The long arm of Big Tech has touched our unassuming lives. We have been canceled. We don’t exist. If the oligarchs of Silicon Valley have their way, we will simply cease to be.
For years we lived under the thumb of Big Tech, compromises here and there, but we never thought they’d come for us. Sure Mark Zuckerberg kept track of our every “like,” and Google maintained a long list of searches and page visits. They told us all our passwords were safe from malicious intruders, and we believed them. We trusted them, and figured those annoying targeted ads were a small price to pay for access to the world wide web and our friends’ cute pet videos.
Then they came for us. We don’t know if it is personal, something we have done; maybe an opinion we expressed. We do know they are telling the world, our world, that we no longer exist. We don’t count; we don’t matter.
The street where we live is new. It’s a cul-de-sac, seven houses and two empty lots. Not very many years ago, they carved our cul-de-sac out of a cornfield near the edge of the woods. It’s a nice setting for the seven houses and two empty lots. But Google says our seven houses and two empty lots don’t exist. Google our address, and you’ll be told to try again. “Check the address,” they will say.

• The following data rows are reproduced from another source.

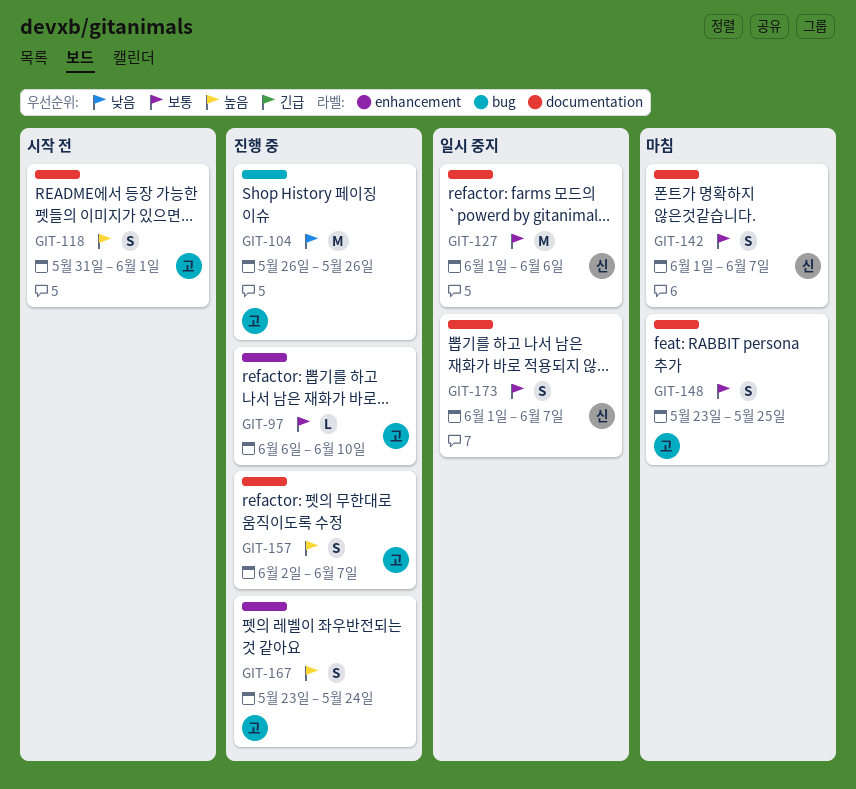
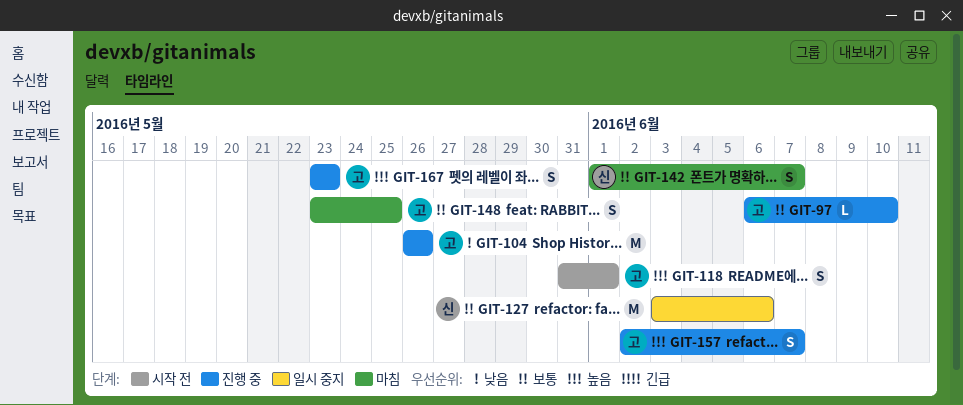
GIT-127, start: Jun 1 -> Jun 3
GIT-167, due: May 24 -> May 23
GIT-173: present -> none

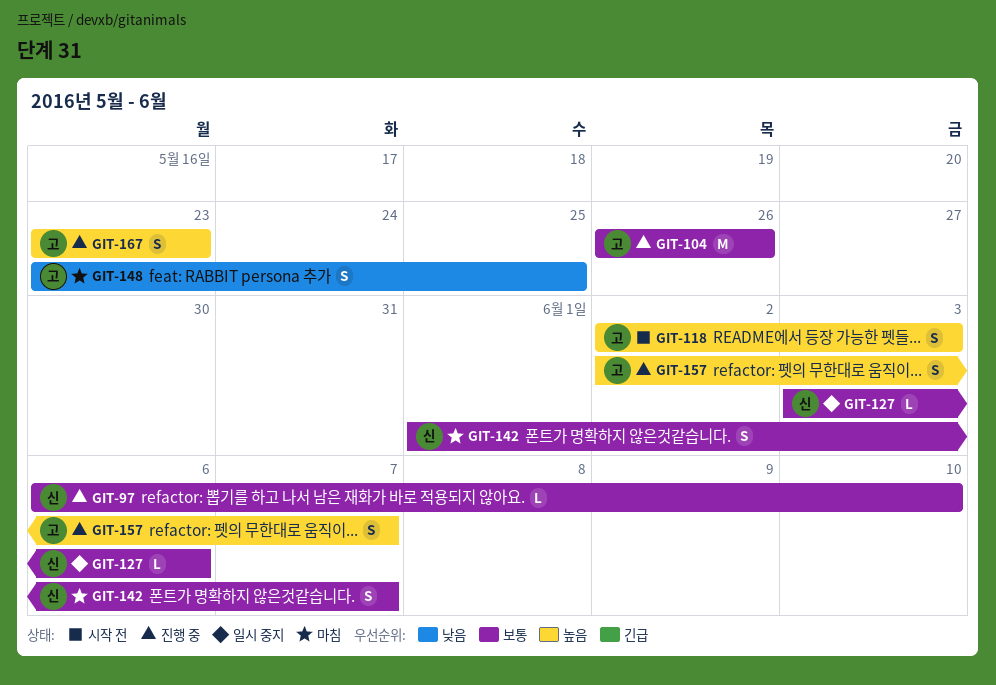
GIT-97, owner: 고 -> 신
GIT-104, priority: 낮음 -> 보통
GIT-118, start: May 31 -> Jun 2
GIT-118, due: Jun 1 -> Jun 3
GIT-127, estimate: M -> L
GIT-148, priority: 보통 -> 낮음

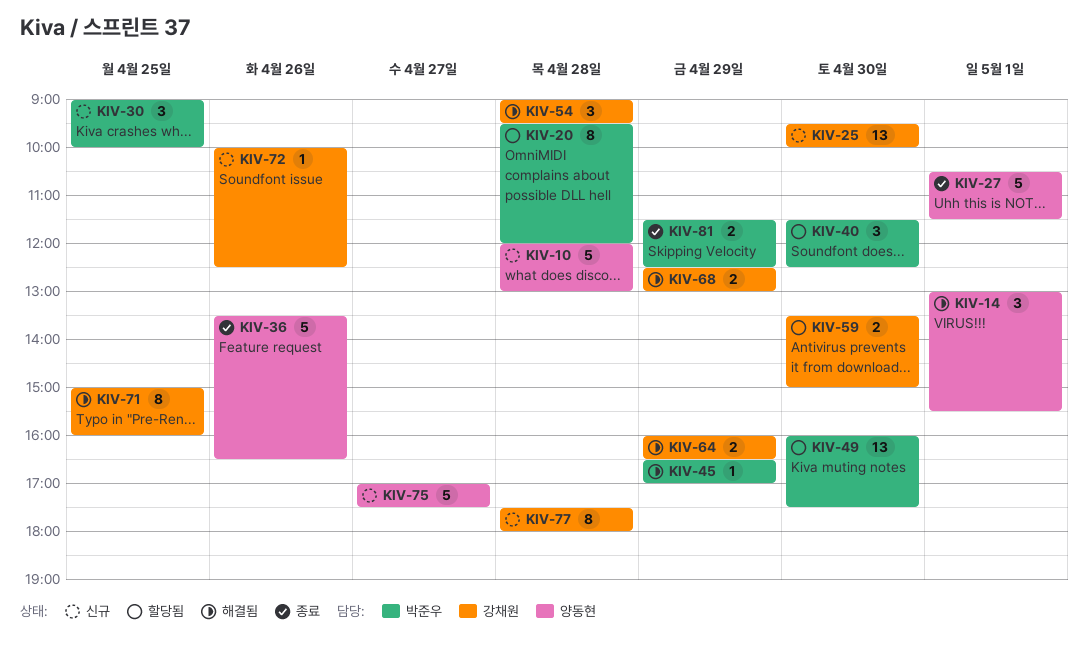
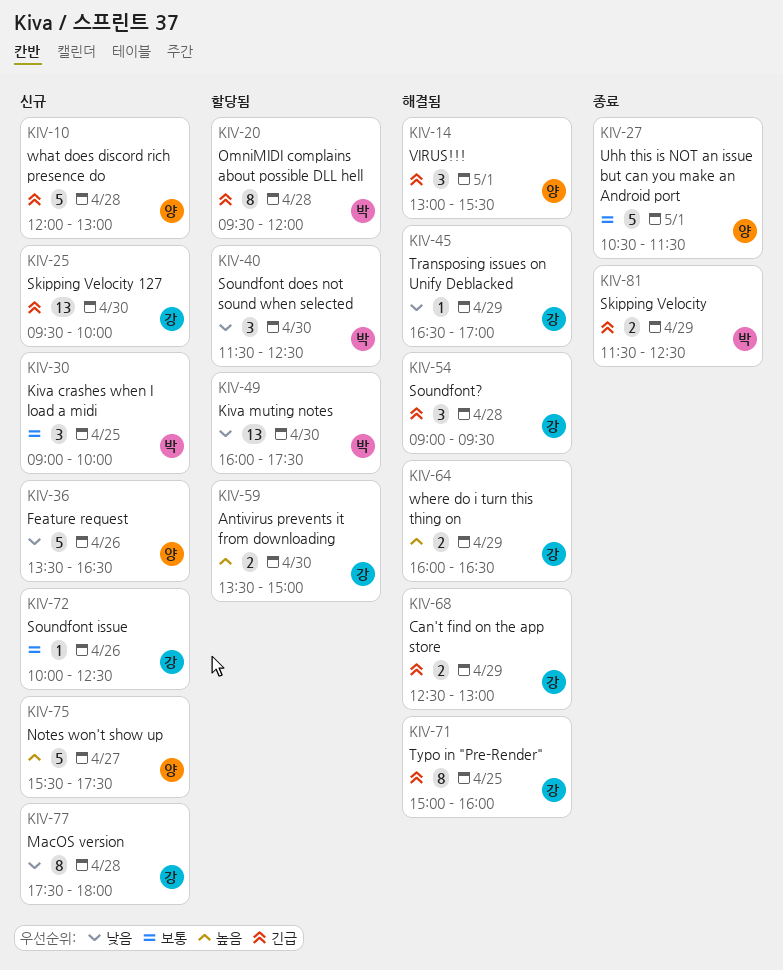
KIV-36, status: 종료 -> 신규
KIV-45, owner: 박준우 -> 강채원
KIV-75, begins: 17:00 -> 15:30

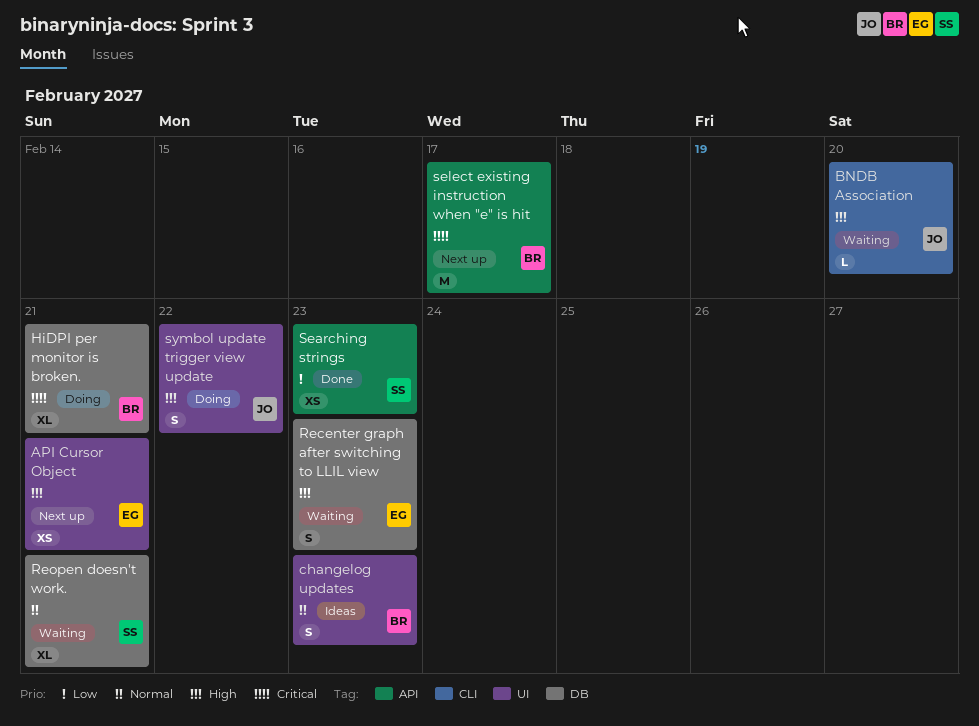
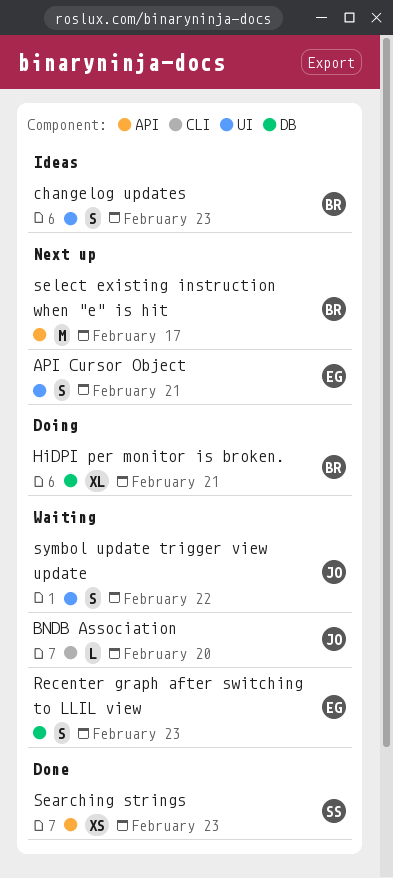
API Cursor Object, estimate: XS -> S
Reopen doesn't work.: present -> none
symbol update trigger view update, status: Doing -> Waiting

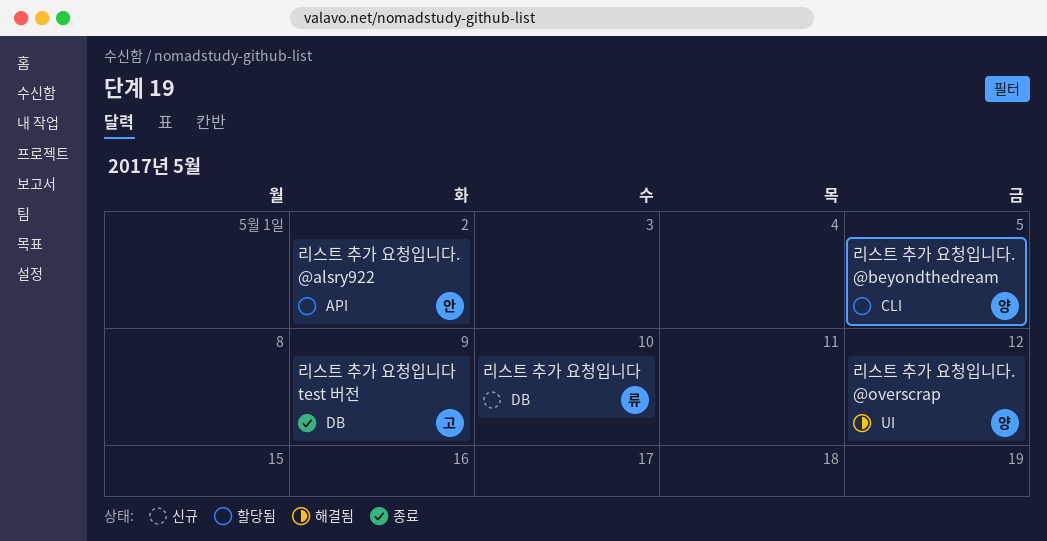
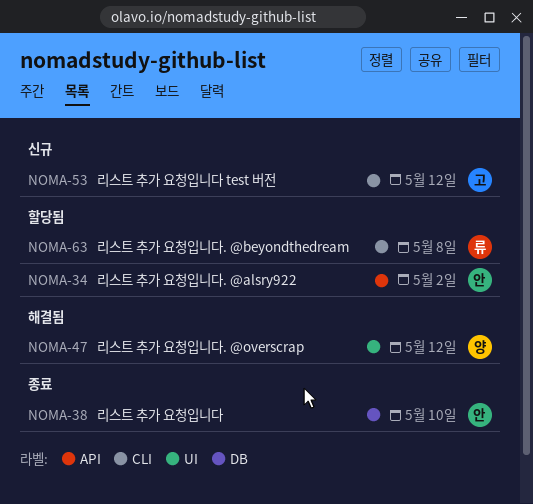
리스트 추가 요청입니다, status: 신규 -> 종료
리스트 추가 요청입니다, owner: 류 -> 안
리스트 추가 요청입니다 test 버전, status: 종료 -> 신규
리스트 추가 요청입니다 test 버전, label: DB -> CLI
리스트 추가 요청입니다 test 버전, due: May 9 -> May 12
리스트 추가 요청입니다. @beyondthedream, owner: 양 -> 류
리스트 추가 요청입니다. @beyondthedream, due: May 5 -> May 8

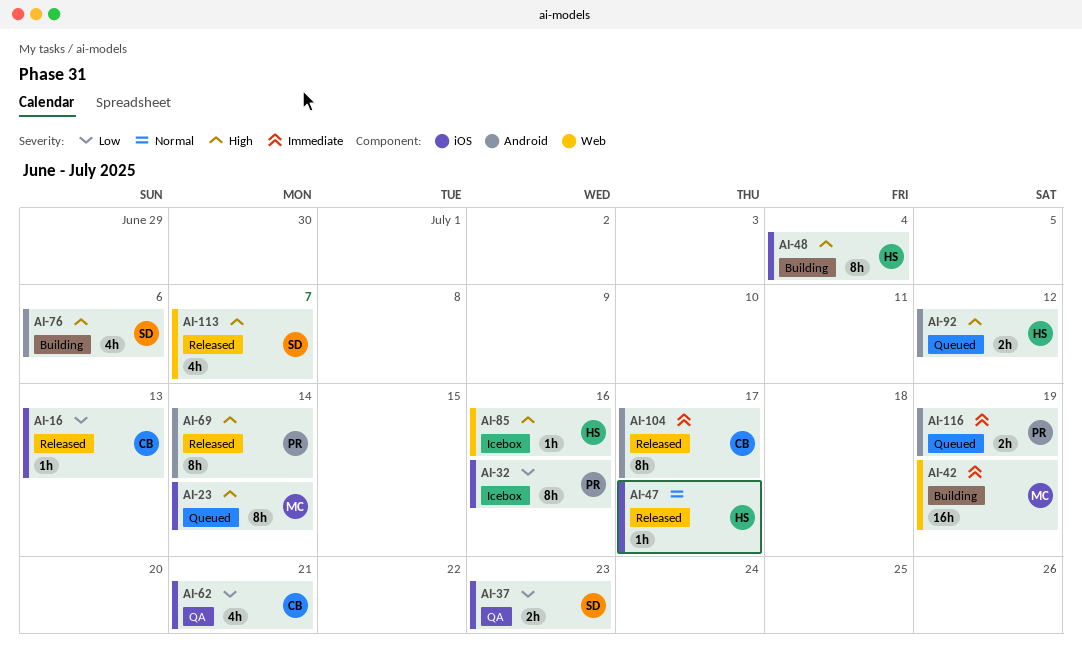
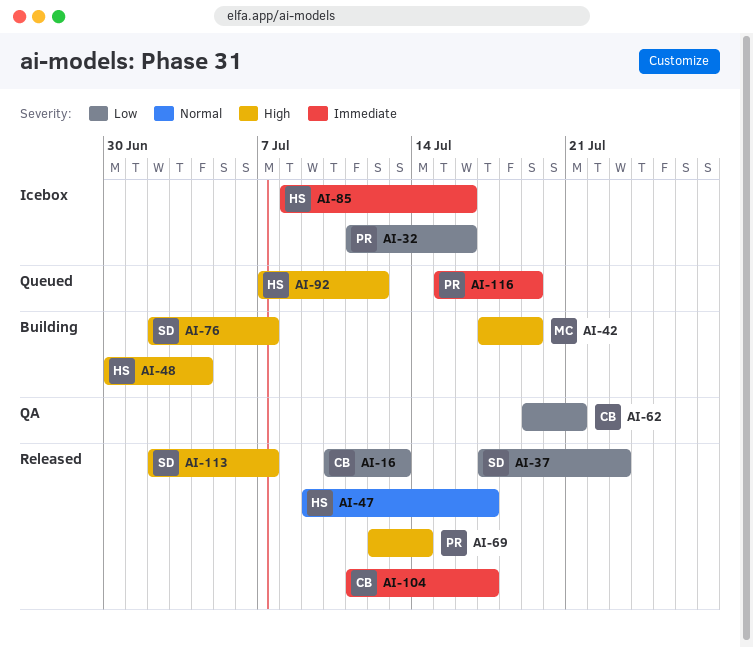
AI-23: present -> none
AI-37, status: QA -> Released
AI-42, priority: Immediate -> High
AI-76, due: Jul 6 -> Jul 7
AI-85, priority: High -> Immediate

FedEx has told us they can’t deliver a package to our address because it doesn’t exist. We tried to set up an online account with another company and were forbidden from doing so until we entered a “valid address.” We’ve been canceled. Invalidated. If they meant to shame us, we feel that shame. Google is like an estranged friend. No more friendly waves as we pass on the sidewalk. Eyes averted, pace quickened, they walk by as if they never knew us. It’s as if all those years of using their maps and finding just what we were looking for thanks to their search engine didn’t matter. Our loyalty doesn’t count.
They made their money off those targeted ads. They knew we were suckers for their click bait. Canceled without a word. No “Good bye.” No “We’re sorry.”
A word for the problem solvers among us: we know what’s going on. I have notified Google of their cruelty and they have attempted to appease us by allowing our street to be listed as a place on their maps. But, still, our little cul-de-sac is not listed as a legitimate street (nor is the other cul-de-sac just down the street). Our house number is still listed as invalid. The FedEx driver now knows where we live, but that other company still won’t open an online account for us.
No malice. The Google Maps algorithms or data scans simply haven’t gotten around to our little seven-house, two-empty-lot cul-de-sac. They will in time, for there’s money to be made. And, by the way, Apple Maps loves us still. We’re right there when we do a search.
We’ll get over Google’s snub, but, frankly, it’s been a bit of an inconvenience.
It is more than an inconvenience for those who live in a world that denies, degrades, discounts, and demeans them because of their race or their profession, their faith or their convictions.
The Biblical message to our world that denies, degrades, discounts, and demeans – to a cancel culture – is of the one so much bigger than Big Tech, so much more caring than the oligarchs, so much more powerful and merciful than any king or prince. This one, this Lord, declares that he knows us (Nahum 1:7, John 10:14) and loves us (1 John 3:1).
Nice try, Google, but we are still here. And we are loved by the one who knew us long before our little cul-de-sac was carved from a cornfield at the edge of the woods.